▸ **Task description**: From the listing below, copy each line where "page" occurs.

[Data for analysis — start]

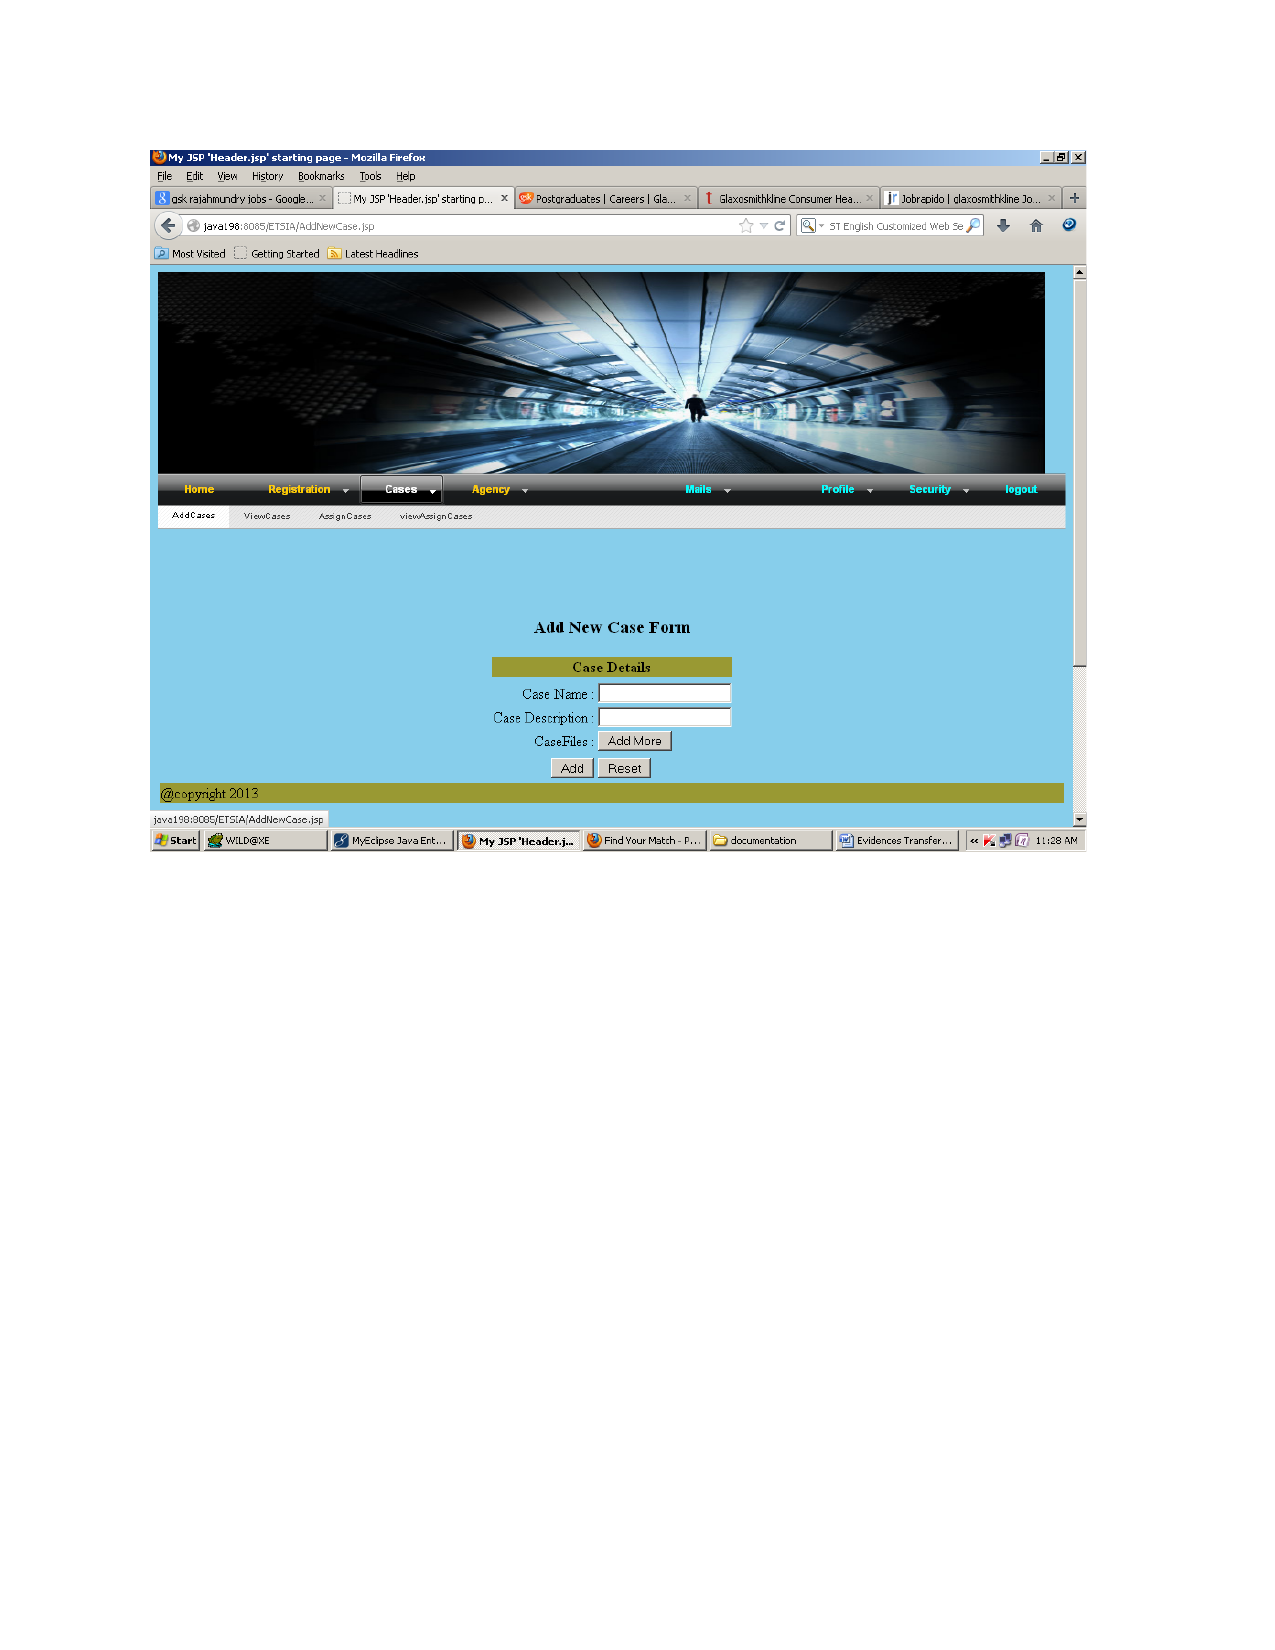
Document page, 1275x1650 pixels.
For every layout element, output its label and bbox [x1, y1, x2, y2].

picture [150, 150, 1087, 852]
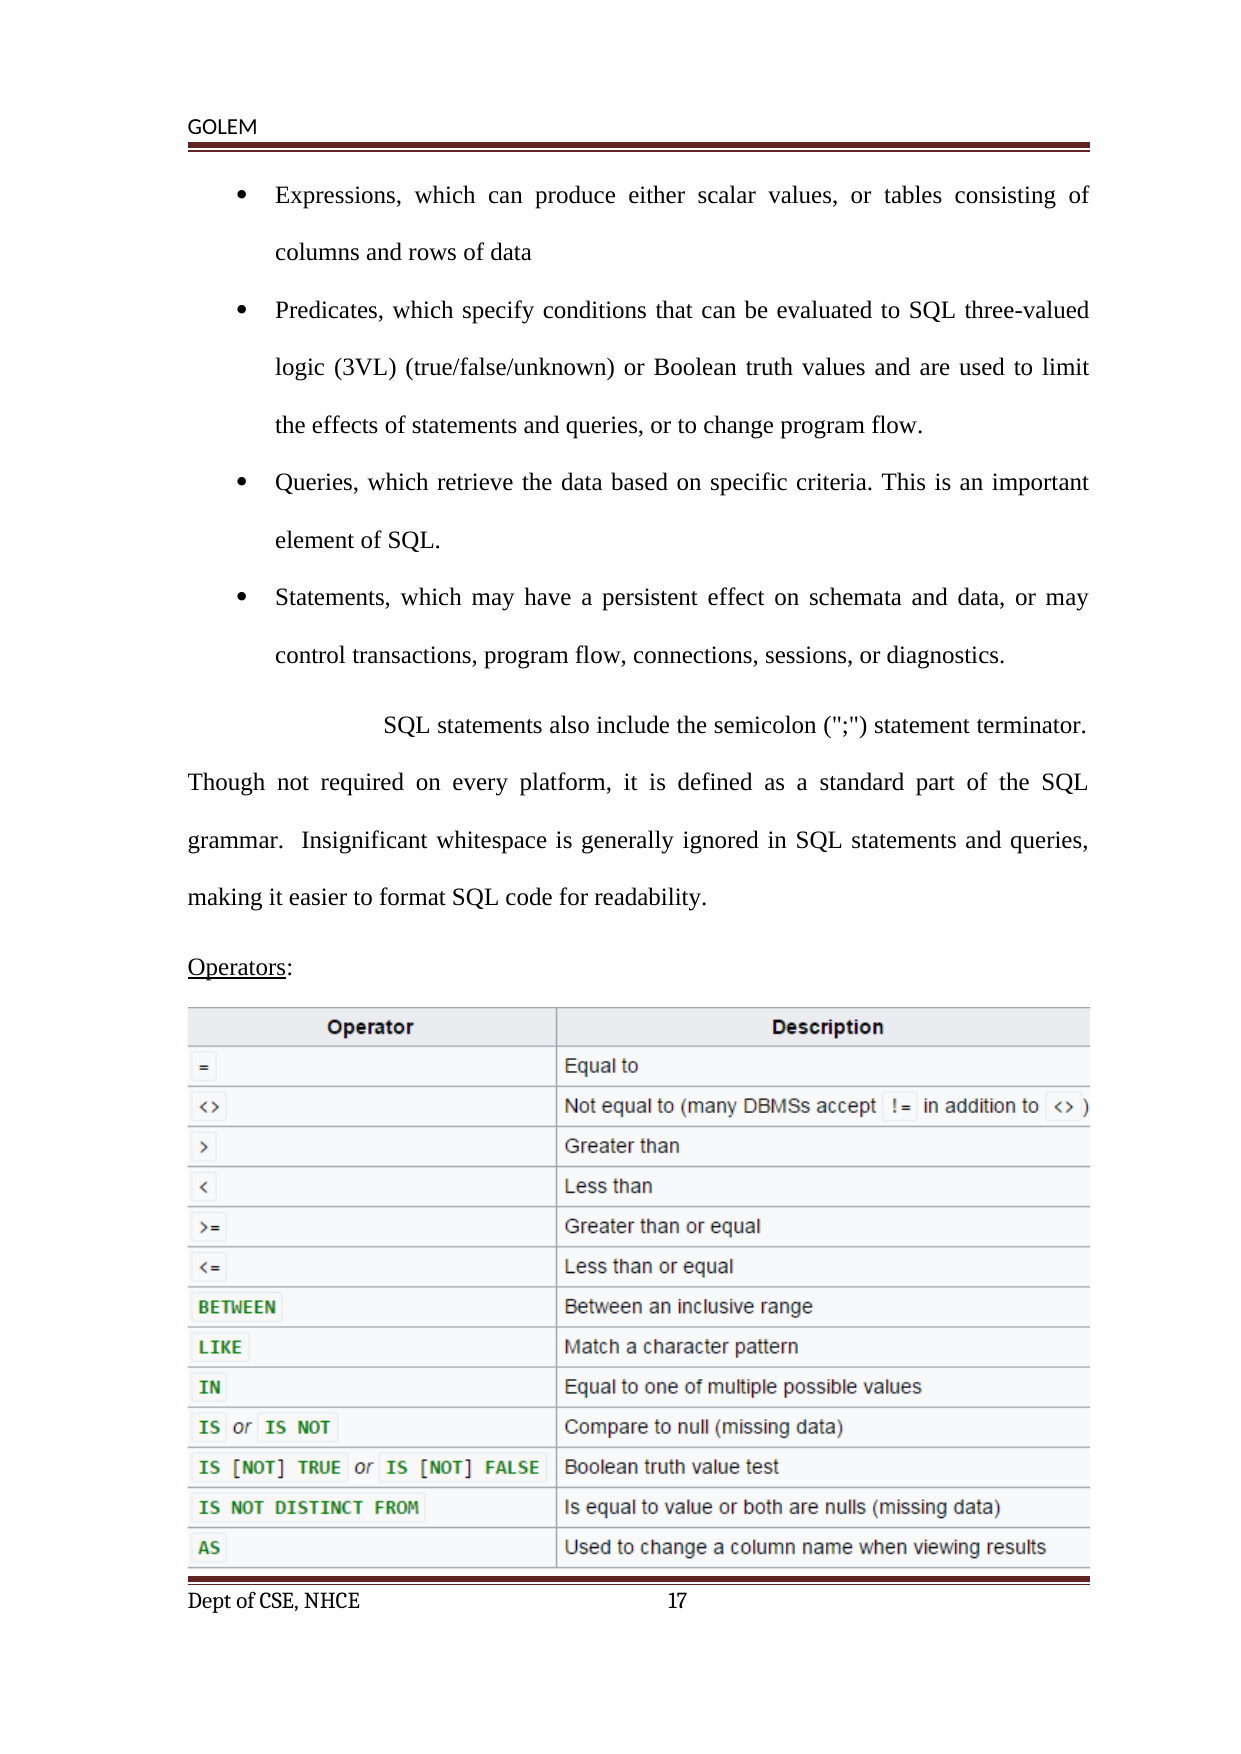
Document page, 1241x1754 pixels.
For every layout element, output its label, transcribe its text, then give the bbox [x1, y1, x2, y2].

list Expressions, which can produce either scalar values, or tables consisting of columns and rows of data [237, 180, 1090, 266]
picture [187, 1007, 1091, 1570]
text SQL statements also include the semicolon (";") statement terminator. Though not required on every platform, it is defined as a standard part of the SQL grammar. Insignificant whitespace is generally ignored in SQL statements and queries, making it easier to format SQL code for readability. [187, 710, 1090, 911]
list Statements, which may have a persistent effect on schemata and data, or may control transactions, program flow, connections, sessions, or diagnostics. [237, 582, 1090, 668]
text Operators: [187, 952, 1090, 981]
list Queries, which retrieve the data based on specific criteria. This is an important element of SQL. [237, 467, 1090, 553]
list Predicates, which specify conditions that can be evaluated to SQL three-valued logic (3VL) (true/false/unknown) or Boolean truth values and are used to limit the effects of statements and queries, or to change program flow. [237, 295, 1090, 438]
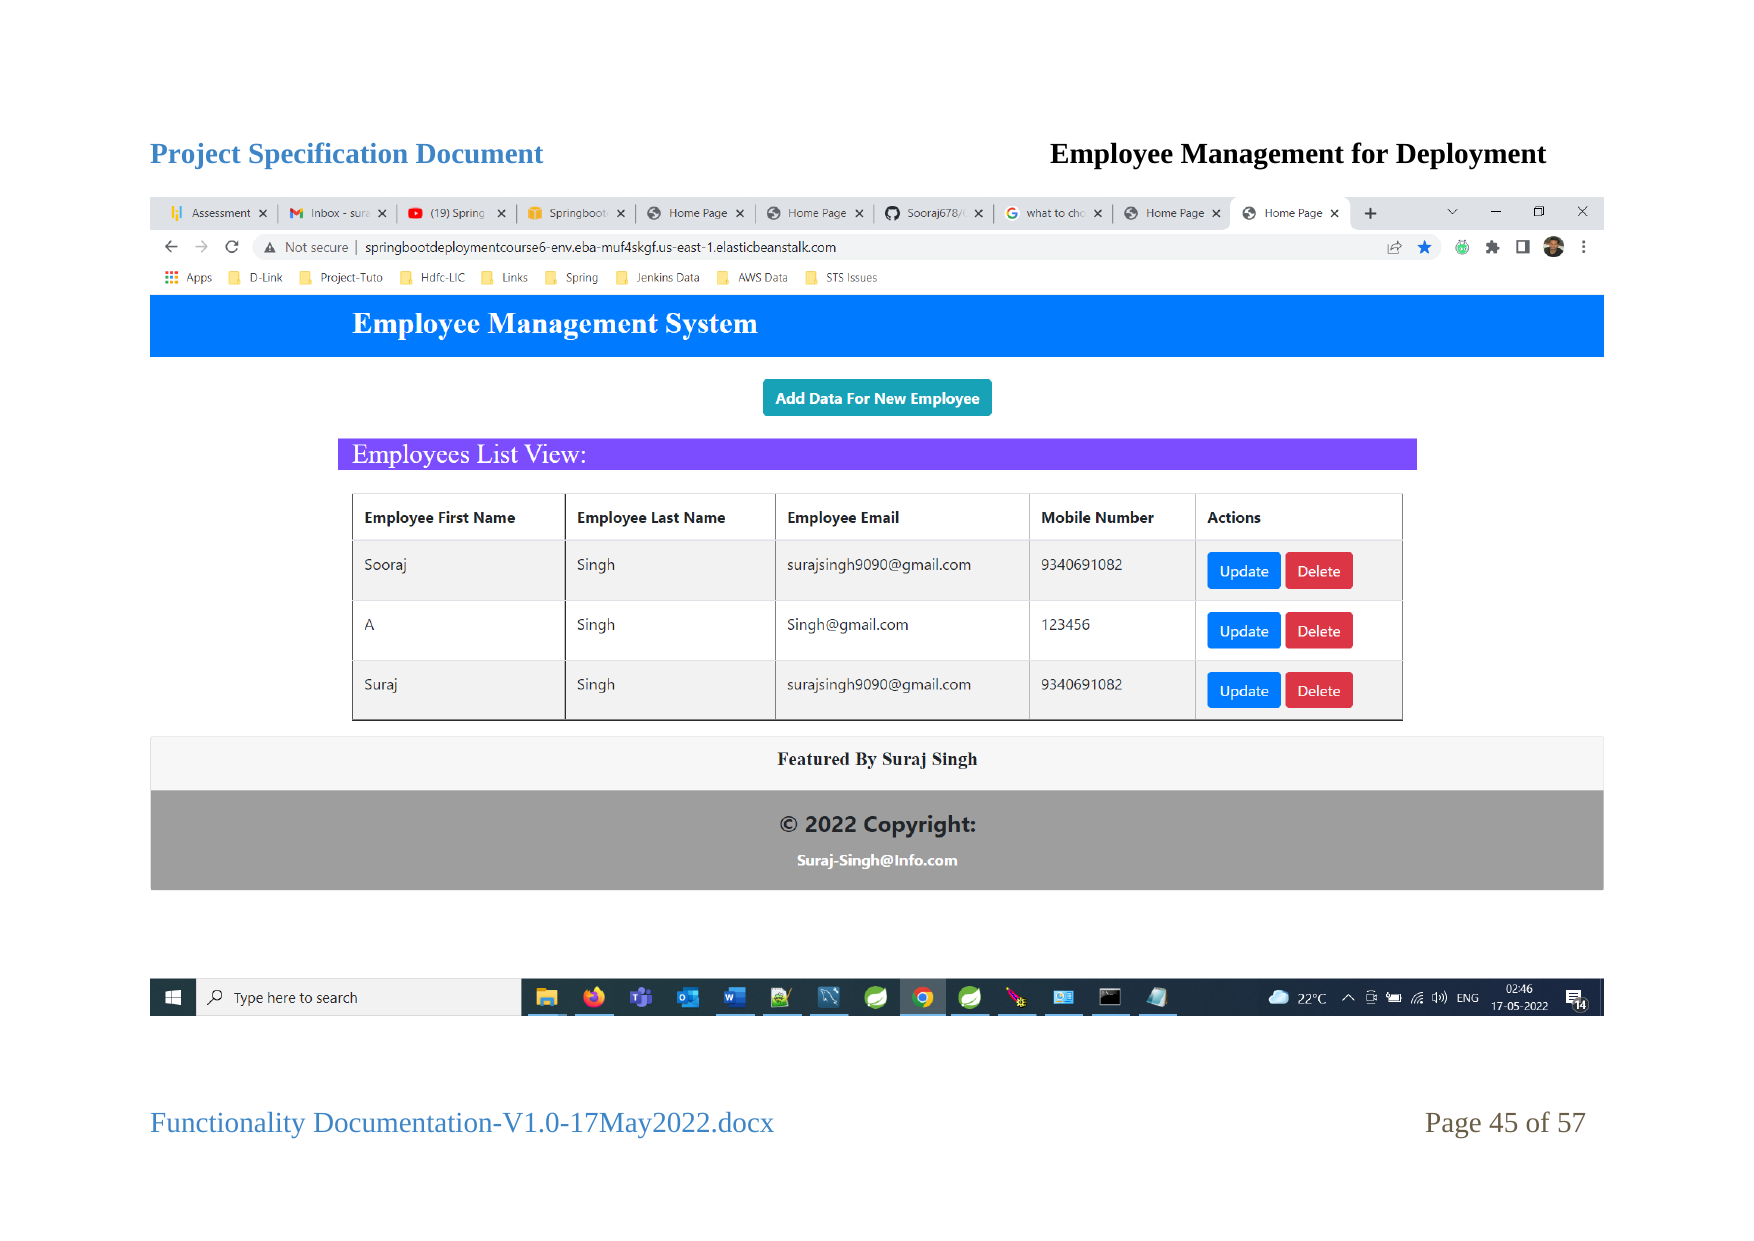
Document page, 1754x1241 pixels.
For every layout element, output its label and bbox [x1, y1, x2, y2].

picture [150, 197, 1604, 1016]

[Data for analysis — finish]

▸ **Exercise output**:
Document page, 1275x1650 pixels.
Document page, 1241x1754 pixels.
Document page, 1754x1241 pixels.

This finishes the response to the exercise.